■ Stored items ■
*** Begin section ***

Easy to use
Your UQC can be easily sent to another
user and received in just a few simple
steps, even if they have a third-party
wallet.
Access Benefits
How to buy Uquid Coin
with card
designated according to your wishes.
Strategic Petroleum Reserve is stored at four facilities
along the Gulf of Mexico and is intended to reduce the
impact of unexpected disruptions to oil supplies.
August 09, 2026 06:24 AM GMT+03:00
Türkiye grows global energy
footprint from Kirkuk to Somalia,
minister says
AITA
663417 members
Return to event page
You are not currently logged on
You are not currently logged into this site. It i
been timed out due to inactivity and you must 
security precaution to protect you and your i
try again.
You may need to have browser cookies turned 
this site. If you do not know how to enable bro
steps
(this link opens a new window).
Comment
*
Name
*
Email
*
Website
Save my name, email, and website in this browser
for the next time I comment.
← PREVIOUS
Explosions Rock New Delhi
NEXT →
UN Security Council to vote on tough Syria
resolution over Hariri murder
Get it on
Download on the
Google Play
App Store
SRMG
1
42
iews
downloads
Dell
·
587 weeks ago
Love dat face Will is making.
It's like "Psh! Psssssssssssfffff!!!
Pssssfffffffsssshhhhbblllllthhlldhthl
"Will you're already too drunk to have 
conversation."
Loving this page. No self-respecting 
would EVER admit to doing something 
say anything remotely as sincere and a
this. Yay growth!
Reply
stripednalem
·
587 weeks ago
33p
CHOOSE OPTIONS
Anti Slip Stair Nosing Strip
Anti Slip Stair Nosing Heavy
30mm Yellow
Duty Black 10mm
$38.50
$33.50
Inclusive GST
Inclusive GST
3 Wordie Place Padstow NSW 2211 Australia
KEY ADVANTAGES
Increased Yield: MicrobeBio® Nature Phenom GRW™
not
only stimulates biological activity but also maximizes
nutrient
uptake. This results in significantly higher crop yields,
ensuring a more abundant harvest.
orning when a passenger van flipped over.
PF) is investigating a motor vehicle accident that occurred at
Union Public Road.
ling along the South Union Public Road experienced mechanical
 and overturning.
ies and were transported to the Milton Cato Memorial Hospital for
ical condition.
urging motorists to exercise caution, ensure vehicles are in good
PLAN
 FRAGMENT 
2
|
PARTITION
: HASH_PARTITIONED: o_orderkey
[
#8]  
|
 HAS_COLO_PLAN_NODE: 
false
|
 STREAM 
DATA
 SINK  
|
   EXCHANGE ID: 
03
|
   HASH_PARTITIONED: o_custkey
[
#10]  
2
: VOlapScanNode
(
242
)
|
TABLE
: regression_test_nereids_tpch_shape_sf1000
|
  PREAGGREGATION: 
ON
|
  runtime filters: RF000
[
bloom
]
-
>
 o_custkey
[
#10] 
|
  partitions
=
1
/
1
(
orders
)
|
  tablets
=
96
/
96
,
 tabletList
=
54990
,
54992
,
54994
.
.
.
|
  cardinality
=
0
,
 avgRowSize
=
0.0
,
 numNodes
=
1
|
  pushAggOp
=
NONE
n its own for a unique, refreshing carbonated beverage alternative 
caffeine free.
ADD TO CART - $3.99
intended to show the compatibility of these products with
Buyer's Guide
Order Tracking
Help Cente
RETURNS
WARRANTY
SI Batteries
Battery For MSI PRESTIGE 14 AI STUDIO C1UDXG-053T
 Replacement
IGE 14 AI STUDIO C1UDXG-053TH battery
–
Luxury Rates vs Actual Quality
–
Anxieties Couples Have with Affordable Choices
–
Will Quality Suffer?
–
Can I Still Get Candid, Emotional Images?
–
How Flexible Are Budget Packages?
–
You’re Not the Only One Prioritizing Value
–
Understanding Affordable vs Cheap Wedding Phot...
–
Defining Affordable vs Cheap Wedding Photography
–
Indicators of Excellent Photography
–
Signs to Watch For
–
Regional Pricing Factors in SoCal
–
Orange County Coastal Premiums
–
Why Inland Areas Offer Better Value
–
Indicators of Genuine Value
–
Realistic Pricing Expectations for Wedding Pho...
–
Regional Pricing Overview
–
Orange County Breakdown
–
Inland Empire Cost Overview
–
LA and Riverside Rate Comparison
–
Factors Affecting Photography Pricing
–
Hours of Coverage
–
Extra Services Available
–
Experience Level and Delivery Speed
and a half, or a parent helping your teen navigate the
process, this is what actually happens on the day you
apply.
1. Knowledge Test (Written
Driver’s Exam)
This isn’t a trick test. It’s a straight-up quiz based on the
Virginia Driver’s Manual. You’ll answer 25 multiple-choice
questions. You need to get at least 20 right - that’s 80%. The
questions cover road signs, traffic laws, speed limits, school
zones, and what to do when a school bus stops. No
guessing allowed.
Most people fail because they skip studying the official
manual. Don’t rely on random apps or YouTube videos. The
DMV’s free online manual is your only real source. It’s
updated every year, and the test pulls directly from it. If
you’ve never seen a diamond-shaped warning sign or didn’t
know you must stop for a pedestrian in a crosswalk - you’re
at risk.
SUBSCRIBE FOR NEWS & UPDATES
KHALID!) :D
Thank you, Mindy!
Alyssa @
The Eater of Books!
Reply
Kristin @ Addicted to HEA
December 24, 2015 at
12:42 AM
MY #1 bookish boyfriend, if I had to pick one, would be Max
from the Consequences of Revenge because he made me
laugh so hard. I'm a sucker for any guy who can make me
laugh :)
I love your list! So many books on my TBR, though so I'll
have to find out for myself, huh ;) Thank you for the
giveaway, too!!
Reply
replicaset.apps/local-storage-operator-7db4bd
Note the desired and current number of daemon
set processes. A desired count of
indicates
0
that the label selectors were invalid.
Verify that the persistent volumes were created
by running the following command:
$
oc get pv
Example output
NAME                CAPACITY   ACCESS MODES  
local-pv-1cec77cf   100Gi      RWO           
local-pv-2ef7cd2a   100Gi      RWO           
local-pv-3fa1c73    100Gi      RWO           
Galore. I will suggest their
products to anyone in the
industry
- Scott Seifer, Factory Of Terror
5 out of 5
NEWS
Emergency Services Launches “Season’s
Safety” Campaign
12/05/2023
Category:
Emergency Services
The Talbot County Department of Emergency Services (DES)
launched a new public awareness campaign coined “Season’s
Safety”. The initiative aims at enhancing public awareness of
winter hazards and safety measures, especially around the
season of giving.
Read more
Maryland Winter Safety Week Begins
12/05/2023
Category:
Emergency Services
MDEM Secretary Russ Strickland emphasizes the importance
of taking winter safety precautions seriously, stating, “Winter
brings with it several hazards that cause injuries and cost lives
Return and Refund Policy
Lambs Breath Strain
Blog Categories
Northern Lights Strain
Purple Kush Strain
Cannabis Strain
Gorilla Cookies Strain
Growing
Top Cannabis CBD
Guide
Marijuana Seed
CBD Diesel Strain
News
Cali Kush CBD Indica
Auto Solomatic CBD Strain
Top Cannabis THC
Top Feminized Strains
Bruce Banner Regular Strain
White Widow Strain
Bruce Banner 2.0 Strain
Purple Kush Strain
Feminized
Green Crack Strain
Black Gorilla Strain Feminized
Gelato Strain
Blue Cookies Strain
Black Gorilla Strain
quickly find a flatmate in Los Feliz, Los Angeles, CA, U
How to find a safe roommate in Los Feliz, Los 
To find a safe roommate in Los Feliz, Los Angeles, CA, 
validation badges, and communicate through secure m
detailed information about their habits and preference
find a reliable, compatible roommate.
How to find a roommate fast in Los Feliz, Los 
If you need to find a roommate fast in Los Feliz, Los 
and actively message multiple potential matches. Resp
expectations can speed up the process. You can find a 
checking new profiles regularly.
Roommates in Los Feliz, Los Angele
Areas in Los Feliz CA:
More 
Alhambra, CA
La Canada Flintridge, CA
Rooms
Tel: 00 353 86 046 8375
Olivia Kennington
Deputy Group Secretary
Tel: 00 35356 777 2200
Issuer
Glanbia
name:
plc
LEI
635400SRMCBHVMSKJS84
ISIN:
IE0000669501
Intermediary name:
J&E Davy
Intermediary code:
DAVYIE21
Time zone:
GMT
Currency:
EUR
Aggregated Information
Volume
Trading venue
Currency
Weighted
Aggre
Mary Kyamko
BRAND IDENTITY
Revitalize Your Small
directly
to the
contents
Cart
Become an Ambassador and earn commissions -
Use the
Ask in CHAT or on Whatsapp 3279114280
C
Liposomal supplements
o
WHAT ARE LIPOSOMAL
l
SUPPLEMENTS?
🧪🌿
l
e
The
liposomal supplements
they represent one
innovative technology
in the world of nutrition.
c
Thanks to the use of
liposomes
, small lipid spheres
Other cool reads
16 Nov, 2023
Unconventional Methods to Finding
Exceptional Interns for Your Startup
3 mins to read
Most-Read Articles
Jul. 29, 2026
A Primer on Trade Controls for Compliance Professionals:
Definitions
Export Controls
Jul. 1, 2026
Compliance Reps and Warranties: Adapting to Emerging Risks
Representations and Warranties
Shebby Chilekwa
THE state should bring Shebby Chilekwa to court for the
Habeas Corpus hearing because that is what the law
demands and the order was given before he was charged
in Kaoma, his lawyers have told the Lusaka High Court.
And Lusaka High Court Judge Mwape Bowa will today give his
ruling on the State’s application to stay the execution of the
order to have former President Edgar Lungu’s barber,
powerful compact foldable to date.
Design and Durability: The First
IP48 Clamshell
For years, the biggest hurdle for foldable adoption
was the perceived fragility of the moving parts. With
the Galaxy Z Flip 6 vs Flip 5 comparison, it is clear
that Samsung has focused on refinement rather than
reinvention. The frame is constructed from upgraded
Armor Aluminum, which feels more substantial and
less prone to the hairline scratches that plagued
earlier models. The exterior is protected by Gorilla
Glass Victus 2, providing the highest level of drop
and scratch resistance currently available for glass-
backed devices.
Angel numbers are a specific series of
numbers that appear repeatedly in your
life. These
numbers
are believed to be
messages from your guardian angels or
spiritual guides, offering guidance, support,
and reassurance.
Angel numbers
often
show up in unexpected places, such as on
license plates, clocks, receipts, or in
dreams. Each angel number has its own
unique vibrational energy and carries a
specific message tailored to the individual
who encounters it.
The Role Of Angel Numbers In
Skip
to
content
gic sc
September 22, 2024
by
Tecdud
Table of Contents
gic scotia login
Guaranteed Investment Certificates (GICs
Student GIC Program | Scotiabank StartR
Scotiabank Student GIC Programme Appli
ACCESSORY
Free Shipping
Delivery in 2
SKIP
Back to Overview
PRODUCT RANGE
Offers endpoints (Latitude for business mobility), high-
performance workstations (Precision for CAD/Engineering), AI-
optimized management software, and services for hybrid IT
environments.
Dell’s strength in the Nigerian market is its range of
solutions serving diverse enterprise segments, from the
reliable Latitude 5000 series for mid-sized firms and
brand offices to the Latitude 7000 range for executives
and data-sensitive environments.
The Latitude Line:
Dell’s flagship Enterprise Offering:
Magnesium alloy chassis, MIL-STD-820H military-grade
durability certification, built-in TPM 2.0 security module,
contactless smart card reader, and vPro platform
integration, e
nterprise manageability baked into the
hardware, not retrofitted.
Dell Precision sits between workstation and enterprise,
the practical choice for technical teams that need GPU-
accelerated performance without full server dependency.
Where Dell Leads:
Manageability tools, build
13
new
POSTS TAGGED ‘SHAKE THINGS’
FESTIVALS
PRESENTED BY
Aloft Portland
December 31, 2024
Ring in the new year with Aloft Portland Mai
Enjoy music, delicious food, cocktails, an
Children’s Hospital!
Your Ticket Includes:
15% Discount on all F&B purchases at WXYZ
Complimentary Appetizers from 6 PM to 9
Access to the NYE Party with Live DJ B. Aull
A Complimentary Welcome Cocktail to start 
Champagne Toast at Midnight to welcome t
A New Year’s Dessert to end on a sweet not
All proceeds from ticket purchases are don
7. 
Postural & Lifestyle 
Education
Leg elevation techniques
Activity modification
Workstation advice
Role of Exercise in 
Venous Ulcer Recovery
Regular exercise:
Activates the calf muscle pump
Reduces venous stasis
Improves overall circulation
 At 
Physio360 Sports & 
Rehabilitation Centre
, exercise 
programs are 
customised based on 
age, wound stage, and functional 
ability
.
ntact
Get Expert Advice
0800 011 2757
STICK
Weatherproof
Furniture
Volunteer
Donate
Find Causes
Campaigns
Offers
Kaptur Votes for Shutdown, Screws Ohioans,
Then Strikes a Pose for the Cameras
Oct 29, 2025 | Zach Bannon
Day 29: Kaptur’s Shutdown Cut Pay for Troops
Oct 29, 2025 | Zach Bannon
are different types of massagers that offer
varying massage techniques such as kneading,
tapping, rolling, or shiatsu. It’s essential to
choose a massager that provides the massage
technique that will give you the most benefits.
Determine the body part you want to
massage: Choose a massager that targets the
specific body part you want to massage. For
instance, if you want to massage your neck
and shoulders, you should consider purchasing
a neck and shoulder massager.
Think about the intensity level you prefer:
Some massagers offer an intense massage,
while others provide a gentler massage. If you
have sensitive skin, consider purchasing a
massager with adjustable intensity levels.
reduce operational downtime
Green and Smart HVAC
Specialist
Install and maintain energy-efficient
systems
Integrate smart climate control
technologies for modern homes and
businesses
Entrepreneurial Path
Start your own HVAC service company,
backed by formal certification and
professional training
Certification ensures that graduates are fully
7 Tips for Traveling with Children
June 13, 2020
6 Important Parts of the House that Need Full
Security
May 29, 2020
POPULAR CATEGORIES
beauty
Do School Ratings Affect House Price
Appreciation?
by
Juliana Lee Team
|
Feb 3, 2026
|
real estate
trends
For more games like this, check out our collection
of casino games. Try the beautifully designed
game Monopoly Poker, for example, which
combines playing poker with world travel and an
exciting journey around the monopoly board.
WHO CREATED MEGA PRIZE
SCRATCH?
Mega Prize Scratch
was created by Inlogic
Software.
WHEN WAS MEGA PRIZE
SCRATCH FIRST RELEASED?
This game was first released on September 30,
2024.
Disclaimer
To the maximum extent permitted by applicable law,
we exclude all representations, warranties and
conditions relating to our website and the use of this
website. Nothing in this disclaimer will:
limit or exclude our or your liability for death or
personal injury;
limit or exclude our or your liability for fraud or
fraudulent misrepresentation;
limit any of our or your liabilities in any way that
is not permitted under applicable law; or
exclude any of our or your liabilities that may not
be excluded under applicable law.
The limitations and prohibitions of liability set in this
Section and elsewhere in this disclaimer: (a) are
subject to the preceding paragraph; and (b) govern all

*** End section ***

■ WHAT IS EXPECTED ■
Take every line above that includes the string "Chilekwa" and return it.

■ WRITTEN ANSWER ■
Shebby Chilekwa
THE state should bring Shebby Chilekwa to court for the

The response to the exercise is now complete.